Во дворе постоянно варился чай – баран в молоке с заваркой, за костром наблюдала старая бабка, которая великолепно скакала на лошади и мою двухлетнюю маму тоже посадила на лошадь, перепугав до смерти бабушку.

Как-то привезли шестнадцатилетнюю девочку, от рождения слепую. Дед должен был делать операцию. Избу окружили всадники с ружьями наперевес. Бабушку с мамой заперли дома. Бабушка говорит, что не так давно в соседнем селе зарезали семью доктора, что-то не так сделавшего. Было очень напряженно, но операция прошла удачно. Девушка прозрела. Деда носили после этого на руках. Но все равно при первой возможности они уехали в Ленинград. Бабушка говорила, что освободилась комната. Это был 1929-й год. Намного позднее я узнала, что тогда бабушкины родители с неженатыми сыновьями уехали в Америку, связь восстановилась только при Хрущеве. Как они попали в Ленинград, теперь некого спросить, но факт: на Загородном, 17 снова жили семьи двух сестер. Квартира была большая, четырехкомнатная. В самой большой комнате, метров сорока, устроили папиросный цех, все там работали, руководил бабушкин брат Абрам, как старший и самый толковый. В 1929 году под предлогом отсутствия кошерной пищи они уехали в Америку. Тогда и освободилась комната…


Трудности с квартирами привели к тому, что мы постоянно переезжали. В школу номер 104 я пошла на К. Маркса. Проучилась там четыре года, и мы переехали на М. Тореза. Перевели меня в 121-ю школу, что на Большой Спасской улице. Потом построили новую школу, на Тореза – 124-ю, и нас всем составом перевели туда. Но она была восьмилетка, так что потом я пошла учиться в 121-ю школу, которая к тому времени переехала на 2-й Муринский и стала математической, где были только девятые и десятые классы.
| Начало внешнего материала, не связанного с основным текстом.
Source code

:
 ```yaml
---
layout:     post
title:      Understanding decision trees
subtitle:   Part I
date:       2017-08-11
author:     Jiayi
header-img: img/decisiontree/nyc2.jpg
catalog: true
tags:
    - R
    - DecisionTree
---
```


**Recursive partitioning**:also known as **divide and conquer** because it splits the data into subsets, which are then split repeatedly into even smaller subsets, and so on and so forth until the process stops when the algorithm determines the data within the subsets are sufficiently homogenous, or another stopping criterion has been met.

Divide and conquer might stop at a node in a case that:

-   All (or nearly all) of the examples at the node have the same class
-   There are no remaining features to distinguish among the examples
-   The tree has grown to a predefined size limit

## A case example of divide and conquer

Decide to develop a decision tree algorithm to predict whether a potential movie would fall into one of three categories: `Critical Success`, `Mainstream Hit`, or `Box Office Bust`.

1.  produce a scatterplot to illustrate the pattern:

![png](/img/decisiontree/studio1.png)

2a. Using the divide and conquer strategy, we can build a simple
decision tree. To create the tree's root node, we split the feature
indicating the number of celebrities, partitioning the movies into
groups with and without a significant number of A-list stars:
Этот район был и есть академический. Рядом Политехнический институт, Институт телевидения, знаменитый Физтех им. Иоффе, Котлотурбинный им. Ползунова, завод «Феррит», «Позитрон», Радиевый институт, Агротехнический и «Гипроникель».
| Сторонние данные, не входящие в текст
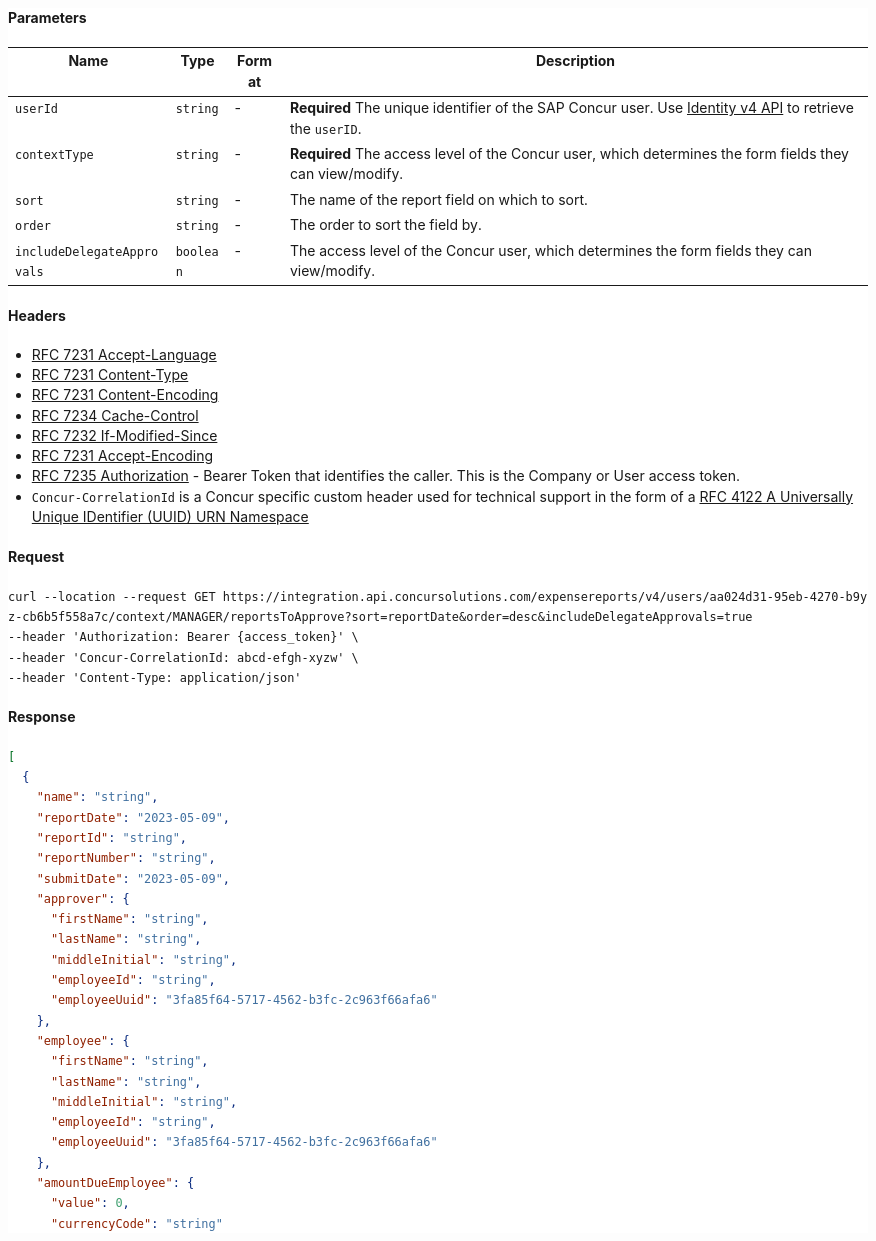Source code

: #### Parameters

|Name|Type|Format|Description|
|---|---|---|---|
|`userId`|`string`|-|**Required** The unique identifier of the SAP Concur user. Use [Identity v4 API](/api-reference/profile/v4.identity.html) to retrieve the `userID`. |
|`contextType`|`string`|-|**Required** The access level of the Concur user, which determines the form fields they can view/modify.|
|`sort`|`string`|-| The name of the report field on which to sort.|
|`order`|`string`|-| The order to sort the field by.|
|`includeDelegateApprovals`|`boolean`|-| The access level of the Concur user, which determines the form fields they can view/modify.|

#### Headers

* [RFC 7231 Accept-Language](https://tools.ietf.org/html/rfc7231#section-5.3.5)
* [RFC 7231 Content-Type](https://tools.ietf.org/html/rfc7231#section-3.1.1.5)
* [RFC 7231 Content-Encoding](https://tools.ietf.org/html/rfc7231#section-3.1.2.2)
* [RFC 7234 Cache-Control](https://tools.ietf.org/html/rfc7234#section-5.2)
* [RFC 7232 If-Modified-Since](https://tools.ietf.org/html/rfc7232#section-3.3)
* [RFC 7231 Accept-Encoding](https://tools.ietf.org/html/rfc7231#section-5.3.4)
* [RFC 7235 Authorization](https://tools.ietf.org/html/rfc7235#section-4.2) - Bearer Token that identifies the caller. This is the Company or User access token.
* `Concur-CorrelationId` is a Concur specific custom header used for technical support in the form of a [RFC 4122 A Universally Unique IDentifier (UUID) URN Namespace](https://tools.ietf.org/html/rfc4122)

#### Request

```shell
curl --location --request GET https://integration.api.concursolutions.com/expensereports/v4/users/aa024d31-95eb-4270-b9yz-cb6b5f558a7c/context/MANAGER/reportsToApprove?sort=reportDate&order=desc&includeDelegateApprovals=true
--header 'Authorization: Bearer {access_token}' \
--header 'Concur-CorrelationId: abcd-efgh-xyzw' \
--header 'Content-Type: application/json'
```

#### Response

```json
[
  {
    "name": "string",
    "reportDate": "2023-05-09",
    "reportId": "string",
    "reportNumber": "string",
    "submitDate": "2023-05-09",
    "approver": {
      "firstName": "string",
      "lastName": "string",
      "middleInitial": "string",
      "employeeId": "string",
      "employeeUuid": "3fa85f64-5717-4562-b3fc-2c963f66afa6"
    },
    "employee": {
      "firstName": "string",
      "lastName": "string",
      "middleInitial": "string",
      "employeeId": "string",
      "employeeUuid": "3fa85f64-5717-4562-b3fc-2c963f66afa6"
    },
    "amountDueEmployee": {
      "value": 0,
      "currencyCode": "string"
```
Так что в нашем классе все время учились дети ученых и научных работников. Не все, конечно: после восьмого класса ровно половина ребят пошли работать, Лариса Мамонова – токарем на завод, Наташа Шорохова – в пошивочное ателье, Толя Серов, Женя Изюмов и Валера Бублеев – поварами. Вторая половина перешла в 121-ю школу. Витя Кадеев и Эдик Туровкий попали в колонию. Я потом часто их встречала около кинотеатра «Выборгский», куда мы ходили, толпились кучкой, меня звали. А я их страшно боялась. С Эдиком Туровским мы разбили стекло в школьной библиотеке. Точнее, он мной разбил стекло… Рядом был кабинет директора, он тут же вышел: «Кто разбил стекло»? «Я», – сказала я, что было чистой правдой. Папа потом несколько раз звонил родителям Эдика, чтобы вместе вставить стекло, но они не реагировали. Эдик был стиляга, брюки дудочки, 22 см внизу, были только у него. Рядом была гостиница «Спутник», там жили финны. Многие чуть не лишились благонадежности, принеся в школу жвачку, выпрошенную или выменянную на пионерские значки. В парикмахерской при гостинице работала Таня Калутина. Их было две сестры, Таня и Галя, одна вышла замуж за Витю Кадеева, другая – за профессорского сына, забыла фамилию.


В 124-й школе был французский язык. Папа все хотел перевести меня в другую, где английский, например, в 103-ю, но ничего не вышло, все было строго. Мы потом встретились с ребятами из 103-й школы, которые тоже пошли в нашу, знаменитую 121-ю математическую, там были все языки, и это не стало препятствием.